Let X be a random variable uniformly distributed on [0,1] and let Y = [6X] + 1. Determine the distribution of Y and compute E(Y).
My attempt at solving this:
My professor advised us to always consider the values that the function of the RV takes on. As Y takes an integer value, it is a discrete RV. Also, As $X$~Uniform$[0,1]$, Y is at least 1 and at most 7, and is monotone, so can conclude that Y can take values $\in[1,7].$
Now the simplest way that occurs to me to find the distribution (here, the problem is asking for the CDF) is to mechanically compute the PMF of Y. We can do this because if $X\in[0,\frac1{12}]$ (has probability $\frac1{12} - 0 = \frac1{12})$, $Y = 1$. If $X\in[\frac1{12},\frac3{12}]$ (has probability $\frac3{12} - \frac1{12} = \frac1{6})$, $Y = 2$, and so on. I can carry this on to find the values of the PMF of Y, and as Y has 7 values, it shouldn't take too long to do this. Then, once you have the PMF, describing the CDF is simple enough.

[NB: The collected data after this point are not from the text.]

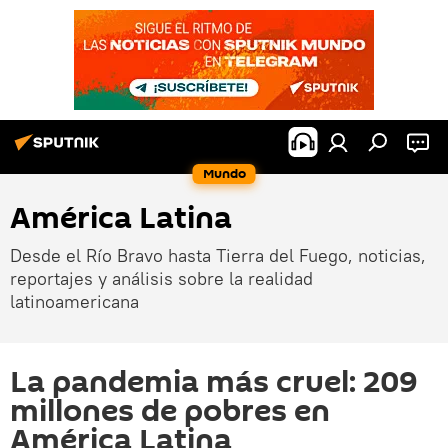
Mundo
América Latina
Desde el Río Bravo hasta Tierra del Fuego, noticias,
reportajes y análisis sobre la realidad
latinoamericana
La pandemia más cruel: 209
millones de pobres en
América Latina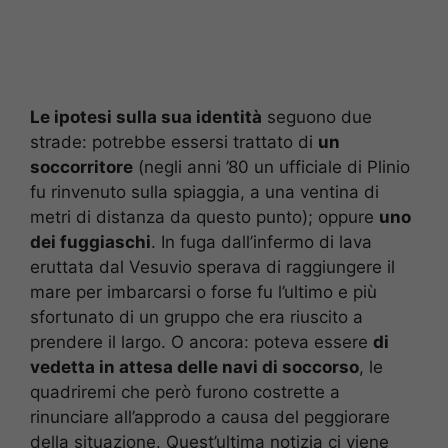
Le ipotesi sulla sua identità
seguono due
strade: potrebbe essersi trattato di
un
soccorritore
(negli anni ’80 un ufficiale di Plinio
fu rinvenuto sulla spiaggia, a una ventina di
metri di distanza da questo punto); oppure
uno
dei fuggiaschi
. In fuga dall’infermo di lava
eruttata dal Vesuvio sperava di raggiungere il
mare per imbarcarsi o forse fu l’ultimo e più
sfortunato di un gruppo che era riuscito a
prendere il largo. O ancora: poteva essere
di
vedetta in attesa delle navi di soccorso
, le
quadriremi che però furono costrette a
rinunciare all’approdo a causa del peggiorare
della situazione. Quest’ultima notizia ci viene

My question is: is there a better way to do this? We never formally introduced the 'integer' function, which I understand it from my background in programming as just a rounding function. With other functions of RVs, we would typically find the distribution by doing the following. Consider this example: $X$~$Poisson[1]$, $Y=e^X,$ find the PMF of Y. We start with $F_Y(y) = P(Y<y) = P(e^X < y) = P(X < log(y)) = F_X(log(y)),$ then differentiate to find that $f_Y(y) = \frac1yf_X(log(y))$ for $log(y) \geq 0.$ Is there a way to manipulate the integer function like this, so that in the original problem, you can put the CDF of Y in terms of the CDF of X? Or just a generally better way to approach this problem? (Better meaning more generalizable of an approach)